Sapura Energy’s RCLs to MoF a surprise move


BIMB Securities opined that the dilution impact is greater than what was thought.

PETALING JAYA: Sapura Energy Bhd’s issuance of redeemable convertible loan stocks (RCLs) to the Ministry of Finance Inc (MoF) at RM0.024 per share, or RM0.48 per consolidated share has come as a surprise.

In a report, BIMB Securities Sdn Bhd opined that the dilution impact is greater than what was thought, for the RCLs will be roughly at a 40% discount to market price.

The research house noted that management of the upstream oil and gas (O&G) contractor had stated there were two main reasons to justify the favourable pricing to the government – the need to encourage the government to fully subscribe to the RCLs and the urgent funding requirement.
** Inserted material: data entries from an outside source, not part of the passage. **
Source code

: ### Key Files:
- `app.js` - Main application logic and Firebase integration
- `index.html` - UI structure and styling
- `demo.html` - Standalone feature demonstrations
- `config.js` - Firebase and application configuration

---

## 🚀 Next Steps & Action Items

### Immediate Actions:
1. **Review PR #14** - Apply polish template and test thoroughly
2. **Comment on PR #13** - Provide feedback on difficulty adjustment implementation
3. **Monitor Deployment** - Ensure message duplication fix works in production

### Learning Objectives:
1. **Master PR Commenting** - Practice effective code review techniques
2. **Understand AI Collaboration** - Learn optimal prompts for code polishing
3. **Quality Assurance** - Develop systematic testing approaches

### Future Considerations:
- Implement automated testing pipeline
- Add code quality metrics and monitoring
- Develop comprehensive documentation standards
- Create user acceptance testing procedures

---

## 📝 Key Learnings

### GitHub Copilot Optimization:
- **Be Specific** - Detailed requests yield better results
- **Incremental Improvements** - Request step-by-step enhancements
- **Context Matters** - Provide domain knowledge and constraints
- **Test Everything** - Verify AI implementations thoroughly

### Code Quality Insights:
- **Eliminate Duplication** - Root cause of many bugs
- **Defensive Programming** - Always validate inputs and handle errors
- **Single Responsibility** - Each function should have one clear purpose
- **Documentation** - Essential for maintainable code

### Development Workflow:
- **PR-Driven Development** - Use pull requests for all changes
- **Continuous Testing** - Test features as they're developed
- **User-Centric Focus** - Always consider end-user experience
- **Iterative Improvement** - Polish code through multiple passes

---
“Consequently, MoF is expected to be a majority shareholder of the company with a stake of 37.7% while the multi-currency financing financiers will hold 47.2%,” the report said.

On Wednesday, Sapura Energy announced its regularisation plan to exit the Practice Note 17 status.

The plan included a number of strategies including proposed capital reduction and share consolidation of 20 shares into one consolidated share, a proposed debt restructuring to reduce its borrowings from RM10.8bil to RM5.6bil, and the proposed fund-raising from MoF amounting to RM1.1bil.

The O&G contractor has also embarked on a reset plan, focused on improving bidding and project delivery capabilities.

The plan has resulted in a sustained annual revenue of RM4bil since its launch in 2022.

The research house said while there are no changes to the regularisation plan as guided by the management, the regularisation plan has provided some clarity in terms of granular details of its turnaround plan.

To recap, the shareholder’s equity position was in deficit of RM3.6bil as of January 2025.